When questions of privilege are referred to the committee, they are an opportunity to study in detail an issue put forward by the members themselves and to issue recommendations that will benefit everyone. It is through your committee that witnesses can be heard, documents obtained and concrete action taken, if that is the will of the committee, of course.
Respecting the dignity and authority of Parliament is a fundamental right which the House takes very seriously. The mission of the Speaker as a servant of the House is to ensure the protection of the rights and privileges, not only of every member, but also those of the House as a whole. In that sense, any affront to the authority of the House may constitute contempt of Parliament.
As its states on page 87 of the House of Commons Procedure and Practice, third edition:
There is [...]no doubt that the House of Commons remains capable of protecting itself from abuse should the occasion ever arise.

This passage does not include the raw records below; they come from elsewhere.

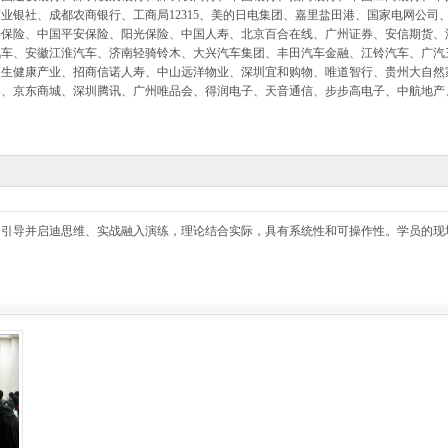
业银社、成都农商银行、工商局12315、美的日电集团、嘉里盐田港、国家电网公司
寿保险、中国平安保险、阳光保险、中国人寿、北京百合在线、广州证券、安信期货、
汽车、安徽江淮汽车、济南轻骑铃木、大兴汽车集团、丰田汽车金融、江铃汽车、广汽
三生健康产业、招商信诺人寿、中山远洋物业、深圳宜和购物、唯道智行、贵州大自然
器、京东商城、深圳腾讯、广州唯品会、得润电子、天音通信、步步高电子、中航地产
，引导并启迪思维、实战融入演练，理论结合实际，具有系统性和可操作性。学员的现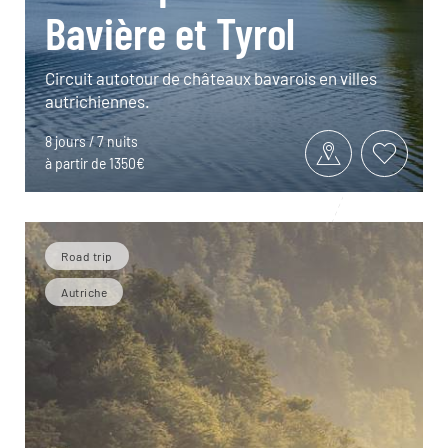
Bavière et Tyrol
Circuit autotour de châteaux bavarois en villes
autrichiennes.
8 jours / 7 nuits
à partir de 1350€
Road trip
Autriche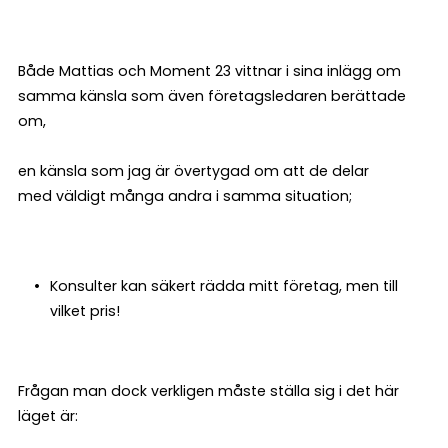
Både Mattias och Moment 23 vittnar i sina inlägg om
samma känsla som även företagsledaren berättade
om,
en känsla som jag är övertygad om att de delar
med väldigt många andra i samma situation;
Konsulter kan säkert rädda mitt företag, men till
vilket pris!
Frågan man dock verkligen måste ställa sig i det här
läget är: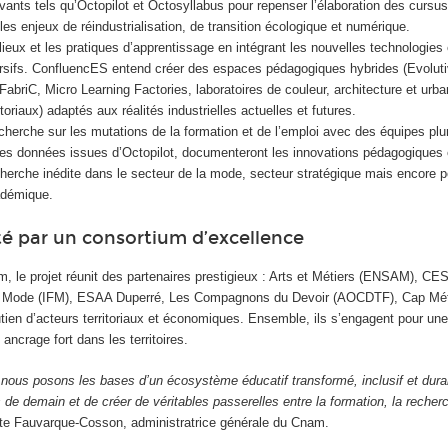
ants tels qu’Octopilot et Octosyllabus pour repenser l’élaboration des cursus
es enjeux de réindustrialisation, de transition écologique et numérique.
lieux et les pratiques d’apprentissage en intégrant les nouvelles technologies
ersifs. ConfluencES entend créer des espaces pédagogiques hybrides (Evoluti
FabriC, Micro Learning Factories, laboratoires de couleur, architecture et urba
ritoriaux) adaptés aux réalités industrielles actuelles et futures.
cherche sur les mutations de la formation et de l’emploi avec des équipes plur
les données issues d’Octopilot, documenteront les innovations pédagogiques 
echerche inédite dans le secteur de la mode, secteur stratégique mais encore 
adémique.
té par un consortium d’excellence
, le projet réunit des partenaires prestigieux : Arts et Métiers (ENSAM), C
 la Mode (IFM), ESAA Duperré, Les Compagnons du Devoir (AOCDTF), Cap Mét
tien d’acteurs territoriaux et économiques. Ensemble, ils s’engagent pour une
 ancrage fort dans les territoires.
ous posons les bases d’un écosystème éducatif transformé, inclusif et dura
s de demain et de créer de véritables passerelles entre la formation, la recherc
e Fauvarque-Cosson, administratrice générale du Cnam.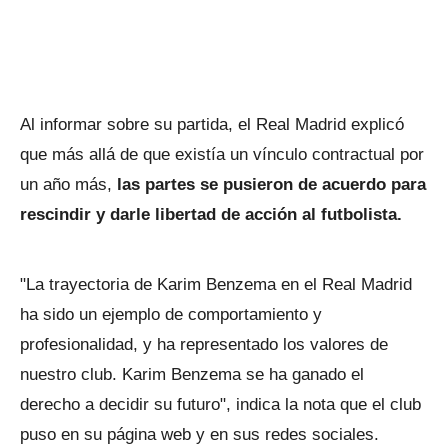
Al informar sobre su partida, el Real Madrid explicó
que más allá de que existía un vínculo contractual por
un año más,
las partes se pusieron de acuerdo para
rescindir y darle libertad de acción al futbolista.
"La trayectoria de Karim Benzema en el Real Madrid
ha sido un ejemplo de comportamiento y
profesionalidad, y ha representado los valores de
nuestro club. Karim Benzema se ha ganado el
derecho a decidir su futuro", indica la nota que el club
puso en su página web y en sus redes sociales.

In his ruling on June 19, 2018, the Speaker of the House of Commons summarized the facts surrounding the publication of information about Bill C-71 on the RCMP website. While the bill in question was following the normal legislative process, the information published on the RCMP website suggested its provisions would necessarily be enacted or had been already.
The Speaker reminded the members that Parliament's authority in scrutinizing and adopting bills remains unquestionable and must never be taken for granted. He then added, “Parliamentarians and citizens should be able to trust that officials responsible for disseminating information related to legislation are paying attention to what is happening in Parliament and are providing a clear and accurate history of the bills in question.”
When questions similar to the one before your committee were raised by members in the House, previous Speakers have repeated that situations such as this should never occur and have urged the government in various departments for which they are responsible to find solutions. Indeed, the Speakers of the House have always taken great care to act as defenders of Parliament's authority. An affront to that authority constitutes a transgression or a lack of respect for the House and its members. As Speaker Sauvé said on October 17, 1980, the publication of information harmful to the House may, for example, turn into a contempt of Parliament.
In the current case, the Speaker noted the careless attitude the RCMP displayed to the fundamental role of members as legislators. For him, parliamentary authority with respect to legislation cannot and should not be usurped. The Speaker explained the matter well when he said, “As Speaker, I cannot turn a blind eye to an approach by a government agency that overlooks the role of Parliament. To do otherwise would make us compliant in denigrating the authority and dignity of Parliament.”
I thank you once again for this invitation to testify.
I would now be pleased to answer your questions.